Die Abschiebungen, bei denen auch Familien und ihre Kinder auseinandergerissen
werden, sind für die Menschen lebensgefährlich. Denn sie sind von massiven
Repressionen durch die Taliban bedroht.
Deutsche Gerichte haben wiederholt festgestellt, dass die Bundesregierung
Menschen mit Aufnahmezusagen über das Bundesaufnahmeprogramm und ihre Familien
nach erfolgreichen Sicherheitsinterviews Visa erteilen und ihre Einreise nach
Deutschland durchführen muss. Bundesinnenminister Alexander Dobrindt offenbart
ein problematisches Rechtsstaatsverständnis, in dem er Gerichtsurteile teilweise
auch faktenwidrig in Frage stellt und rechtsverbindlichen Zusagen nicht einhält
oder die Zusagen sogar durch das BAMF zurücknehmen lassen will. So setzt er das
Leben dieser Menschen aufs Spiel.
Gleichzeitig legitimiert die Bundesregierung faktisch das Taliban-Regime, indem
sie dessen Vertreter als Konsularbeamte in Deutschland akkreditiert. Sie
kooperiert mit Islamisten und legitimiert so ein Regime, das international
geächtet wird und belastet auch konkret die deutsch-pakistanischen Beziehungen.

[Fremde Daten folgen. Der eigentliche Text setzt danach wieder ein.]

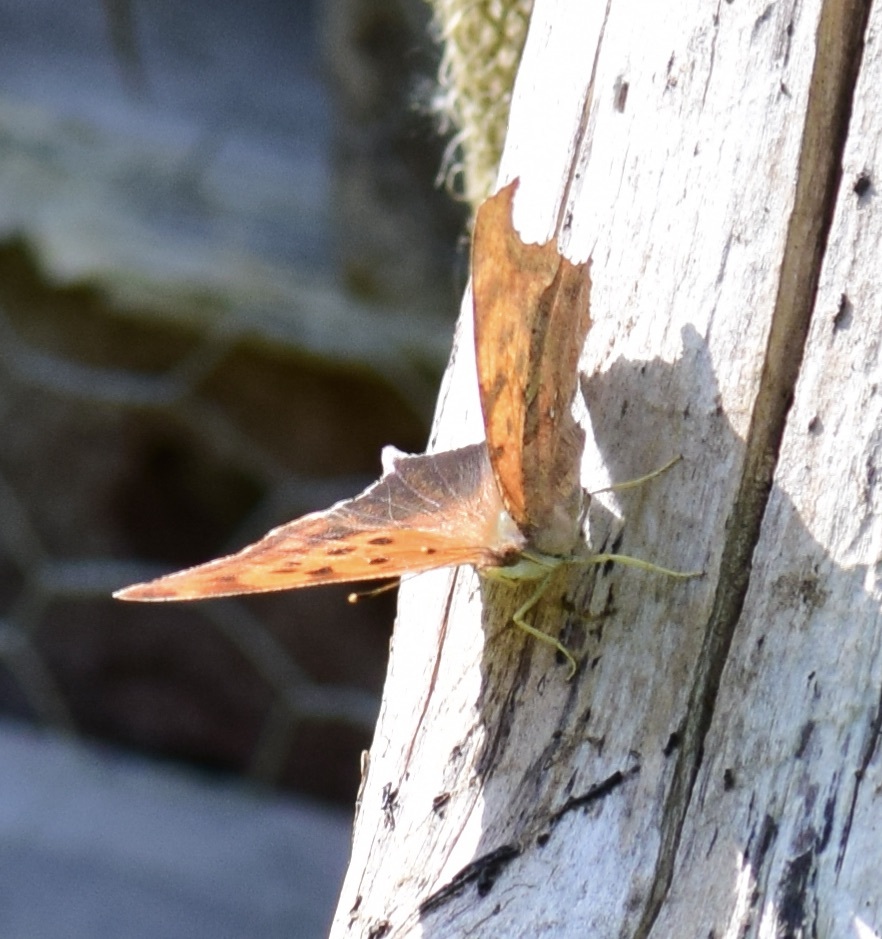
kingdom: Animalia
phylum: Arthropoda
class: Insecta
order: Lepidoptera
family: Nymphalidae
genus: Polygonia
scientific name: Polygonia interrogationis
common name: Question mark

Dass die bisherigen Mitarbeitenden afghanischer Konsulate aus Angst vor dem
Einfluss der Taliban kündigen, zeigt unter anderem wie gefährlich es ist,
Gesandten des Terror-Regimes die Kontrolle über die Ausstellung von Pässen und
so die Möglichkeit zur Ausspähung und Einschüchterung von Exil-Afghan*innen.
Die Bundesregierung ordnet ihre Außenpolitik innenpolitischen Parolen von rechts
unter, lässt Partner im Stich und rollt Terroristen den roten Teppich aus. Sie
verrät so die afghanischen Frauen und Mädchen, die jeden Tag für ihre Freiheit,
Bildung und grundlegenden Rechte kämpfen müssen, die ihnen systematisch von dem
Terror-Regime der Taliban verwehrt werden. Das widerspricht allen
menschenrechtlichen, und außenpolitischen Grundsätzen und gefährdet das
Vertrauen in Deutschlands Verlässlichkeit.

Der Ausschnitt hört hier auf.